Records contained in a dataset
━━━━━━━━━━━━━━━━
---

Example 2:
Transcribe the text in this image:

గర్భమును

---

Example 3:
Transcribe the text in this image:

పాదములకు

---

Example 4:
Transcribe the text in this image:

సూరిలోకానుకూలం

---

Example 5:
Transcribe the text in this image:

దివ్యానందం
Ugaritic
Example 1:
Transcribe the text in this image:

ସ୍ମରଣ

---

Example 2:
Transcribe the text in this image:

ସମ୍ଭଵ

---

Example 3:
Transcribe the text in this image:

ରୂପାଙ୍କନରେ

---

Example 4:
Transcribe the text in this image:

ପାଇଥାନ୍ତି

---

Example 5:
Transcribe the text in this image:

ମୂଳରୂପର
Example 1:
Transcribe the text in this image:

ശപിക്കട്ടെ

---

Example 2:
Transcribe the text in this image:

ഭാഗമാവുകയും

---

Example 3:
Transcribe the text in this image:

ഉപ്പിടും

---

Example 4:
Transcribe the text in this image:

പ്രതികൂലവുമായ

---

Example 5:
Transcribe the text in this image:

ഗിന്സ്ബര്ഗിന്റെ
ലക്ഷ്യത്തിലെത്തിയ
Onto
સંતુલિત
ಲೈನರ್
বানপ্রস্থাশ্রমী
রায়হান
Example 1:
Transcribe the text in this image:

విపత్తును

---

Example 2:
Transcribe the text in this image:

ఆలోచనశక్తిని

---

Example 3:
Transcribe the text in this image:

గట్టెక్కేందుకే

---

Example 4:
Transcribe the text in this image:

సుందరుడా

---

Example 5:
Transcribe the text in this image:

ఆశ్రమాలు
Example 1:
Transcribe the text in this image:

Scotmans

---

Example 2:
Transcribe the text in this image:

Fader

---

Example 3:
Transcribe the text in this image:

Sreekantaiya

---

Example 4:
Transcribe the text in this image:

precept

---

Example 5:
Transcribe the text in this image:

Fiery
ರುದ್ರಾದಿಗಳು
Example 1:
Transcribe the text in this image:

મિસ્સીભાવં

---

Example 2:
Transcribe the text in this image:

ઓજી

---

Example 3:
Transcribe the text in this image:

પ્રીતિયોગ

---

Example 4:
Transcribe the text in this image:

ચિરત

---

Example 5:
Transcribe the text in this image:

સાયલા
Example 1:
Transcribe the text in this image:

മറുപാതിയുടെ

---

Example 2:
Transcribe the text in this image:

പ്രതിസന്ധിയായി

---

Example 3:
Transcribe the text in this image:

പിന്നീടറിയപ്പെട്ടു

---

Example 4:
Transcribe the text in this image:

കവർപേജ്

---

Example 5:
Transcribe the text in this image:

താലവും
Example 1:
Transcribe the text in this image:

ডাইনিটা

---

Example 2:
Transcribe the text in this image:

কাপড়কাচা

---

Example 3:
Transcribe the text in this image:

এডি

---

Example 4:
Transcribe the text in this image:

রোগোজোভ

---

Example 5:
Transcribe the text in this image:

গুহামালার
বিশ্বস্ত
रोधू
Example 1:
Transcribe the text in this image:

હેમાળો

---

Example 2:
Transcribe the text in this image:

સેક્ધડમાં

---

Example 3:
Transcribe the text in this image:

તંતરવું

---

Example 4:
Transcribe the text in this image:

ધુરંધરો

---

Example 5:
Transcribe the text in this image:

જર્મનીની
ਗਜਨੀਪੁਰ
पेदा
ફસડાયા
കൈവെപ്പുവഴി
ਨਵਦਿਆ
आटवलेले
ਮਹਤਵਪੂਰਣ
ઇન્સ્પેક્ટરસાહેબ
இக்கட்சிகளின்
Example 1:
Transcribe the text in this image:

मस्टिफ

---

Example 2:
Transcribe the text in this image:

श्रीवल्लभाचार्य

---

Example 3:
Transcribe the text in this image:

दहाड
━━━━━━━━━━━━━━━━
Instructions to follow: Please restate every record shown above, word for word.

Exercise answer:
---

Example 2:
Transcribe the text in this image:

గర్భమును

---

Example 3:
Transcribe the text in this image:

పాదములకు

---

Example 4:
Transcribe the text in this image:

సూరిలోకానుకూలం

---

Example 5:
Transcribe the text in this image:

దివ్యానందం
Ugaritic
Example 1:
Transcribe the text in this image:

ସ୍ମରଣ

---

Example 2:
Transcribe the text in this image:

ସମ୍ଭଵ

---

Example 3:
Transcribe the text in this image:

ରୂପାଙ୍କନରେ

---

Example 4:
Transcribe the text in this image:

ପାଇଥାନ୍ତି

---

Example 5:
Transcribe the text in this image:

ମୂଳରୂପର
Example 1:
Transcribe the text in this image:

ശപിക്കട്ടെ

---

Example 2:
Transcribe the text in this image:

ഭാഗമാവുകയും

---

Example 3:
Transcribe the text in this image:

ഉപ്പിടും

---

Example 4:
Transcribe the text in this image:

പ്രതികൂലവുമായ

---

Example 5:
Transcribe the text in this image:

ഗിന്സ്ബര്ഗിന്റെ
ലക്ഷ്യത്തിലെത്തിയ
Onto
સંતુલિત
ಲೈನರ್
বানপ্রস্থাশ্রমী
রায়হান
Example 1:
Transcribe the text in this image:

విపత్తును

---

Example 2:
Transcribe the text in this image:

ఆలోచనశక్తిని

---

Example 3:
Transcribe the text in this image:

గట్టెక్కేందుకే

---

Example 4:
Transcribe the text in this image:

సుందరుడా

---

Example 5:
Transcribe the text in this image:

ఆశ్రమాలు
Example 1:
Transcribe the text in this image:

Scotmans

---

Example 2:
Transcribe the text in this image:

Fader

---

Example 3:
Transcribe the text in this image:

Sreekantaiya

---

Example 4:
Transcribe the text in this image:

precept

---

Example 5:
Transcribe the text in this image:

Fiery
ರುದ್ರಾದಿಗಳು
Example 1:
Transcribe the text in this image:

મિસ્સીભાવં

---

Example 2:
Transcribe the text in this image:

ઓજી

---

Example 3:
Transcribe the text in this image:

પ્રીતિયોગ

---

Example 4:
Transcribe the text in this image:

ચિરત

---

Example 5:
Transcribe the text in this image:

સાયલા
Example 1:
Transcribe the text in this image:

മറുപാതിയുടെ

---

Example 2:
Transcribe the text in this image:

പ്രതിസന്ധിയായി

---

Example 3:
Transcribe the text in this image:

പിന്നീടറിയപ്പെട്ടു

---

Example 4:
Transcribe the text in this image:

കവർപേജ്

---

Example 5:
Transcribe the text in this image:

താലവും
Example 1:
Transcribe the text in this image:

ডাইনিটা

---

Example 2:
Transcribe the text in this image:

কাপড়কাচা

---

Example 3:
Transcribe the text in this image:

এডি

---

Example 4:
Transcribe the text in this image:

রোগোজোভ

---

Example 5:
Transcribe the text in this image:

গুহামালার
বিশ্বস্ত
रोधू
Example 1:
Transcribe the text in this image:

હેમાળો

---

Example 2:
Transcribe the text in this image:

સેક્ધડમાં

---

Example 3:
Transcribe the text in this image:

તંતરવું

---

Example 4:
Transcribe the text in this image:

ધુરંધરો

---

Example 5:
Transcribe the text in this image:

જર્મનીની
ਗਜਨੀਪੁਰ
पेदा
ફસડાયા
കൈവെപ്പുവഴി
ਨਵਦਿਆ
आटवलेले
ਮਹਤਵਪੂਰਣ
ઇન્સ્પેક્ટરસાહેબ
இக்கட்சிகளின்
Example 1:
Transcribe the text in this image:

मस्टिफ

---

Example 2:
Transcribe the text in this image:

श्रीवल्लभाचार्य

---

Example 3:
Transcribe the text in this image:

दहाड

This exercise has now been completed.